Paul
Goble
Staunton, January 20 -- The Russian
government’s repression of extreme right groups has little chance of
intensifying because Moscow has successfully marginalized these groups by monopolizing
the imperialist theme and arresting their leaders; but in contrast to groups on
the left, right-wing extremists nonetheless could reemerge, Aleksandr Verkhovsky
says.
In a lengthy interview with Maksim Polyakov
of the 7x7 regionalist news agency, the head of the SOVA Information-Analytic
Center says that the Kremlin was prepared to play with the extreme right rather
than seek to eliminate that trend until the Kondopoga clashes in 2006 convinced
the regime that rightist groups were a threat and not just hooliganism.

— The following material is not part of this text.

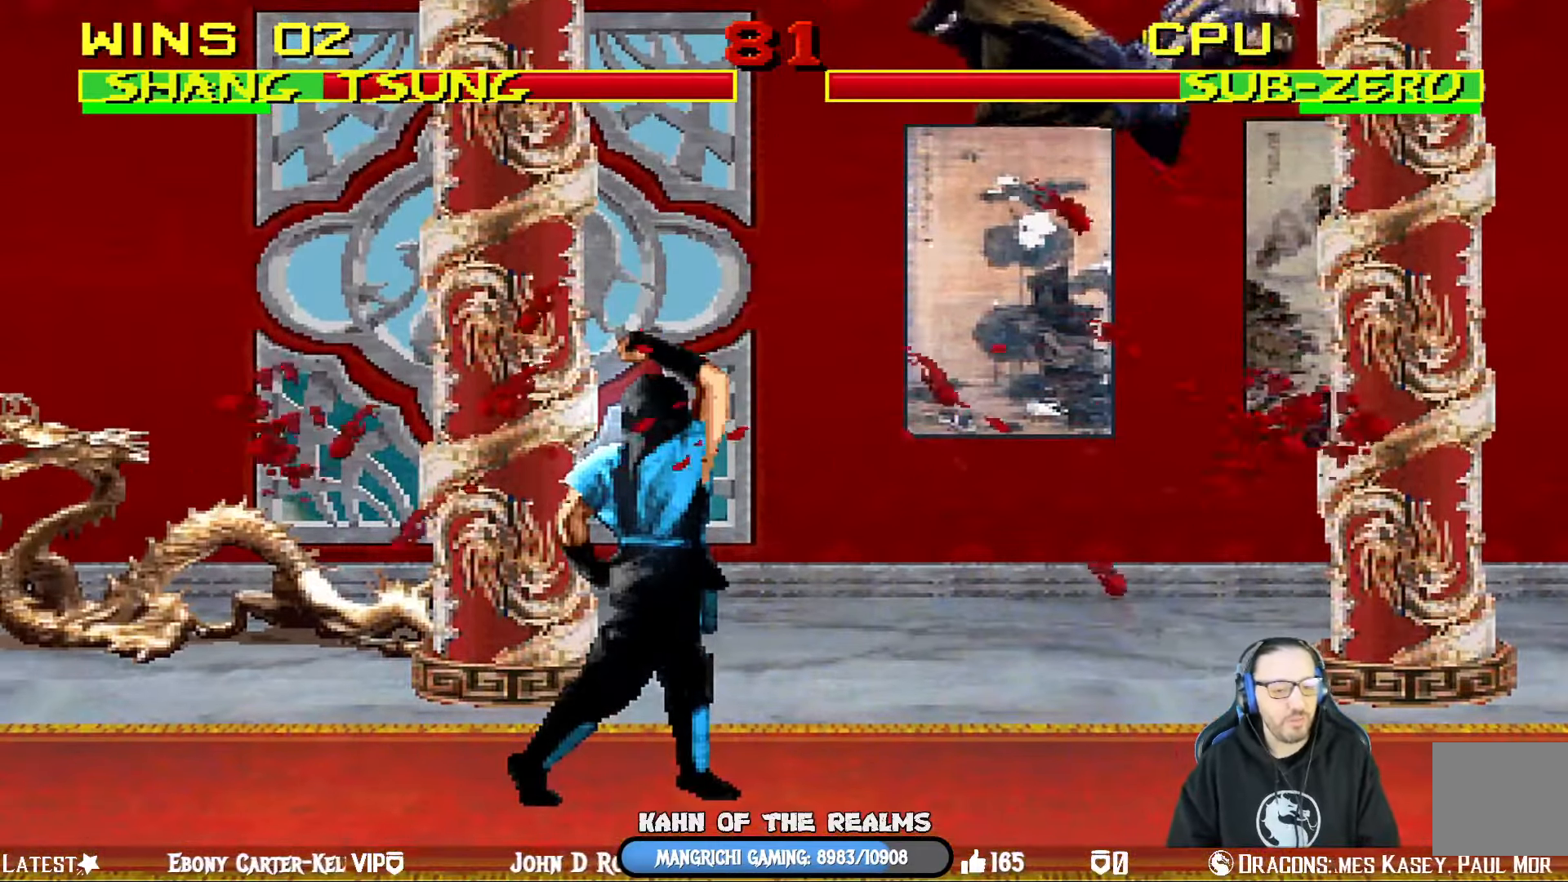
{"buttons": ["SQUARE", "TRIANGLE", "L1", "R1", "DPAD_RIGHT"], "left_stick": "center", "right_stick": "center", "events": [[50, "L1", "down"], [50, "R1", "down"], [83, "DPAD_DOWN", "down"], [116, "SQUARE", "down"], [150, "TRIANGLE", "down"], [183, "CIRCLE", "down"], [467, "DPAD_DOWN", "up"], [500, "CIRCLE", "up"]]}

That campaign intensified after
Vladislav Surkov shifted his focus to Ukraine. He was behind the policy of working
with these extremists rather than simply repressing them as the regime has done
since 2011, Verkhovsky says (7x7-journal.ru/articles/2020/01/20/direktor-centra-sova-aleksandr-verhovskij).
The wave of arrests had the effect of
frightening off new recruits and leaving the right-wing organizations with
fewer people willing to come out in support of them. Then, Moscow’s moves into
Ukraine had the effect of splitting the nationalist camp with some backing the
Kremlin and others supporting Ukraine.
As the number of followers of the extreme
right has fallen and as leaders have been unable to attract new people to their
meetings, Verkhovsky says, the right has tried a new tactic: it has begun
attending the meetings of others, including of those who it would seem are
extremely far removed from them ideologically.
But unlike the extreme left, which
has no future, Verkhovsky says, the extreme right may make a comeback. Its
initial positions in the 1990s were nostalgic and not that effective, but then
it turned to the issue of immigration, something easier for more people to
understand – and that issue can certainly reemerge.
Making that prospect more likely is
the fact that nationalists now are spending less time on intra-movement
disagreements than on opposition to the regime, an approach they share with the
Russian opposition in general at present, the SOVA analyst says. But working against it is the state’s monopolization
of imperial nationalism
For the Russian right wing, differences
among those in this sector or even more broadly are now secondary. What has
become more important, Verkhovsky says, is that “people are against the regime.”
How this will play out, and who will influence whom among the regime’s
opponents, very much remains an open question.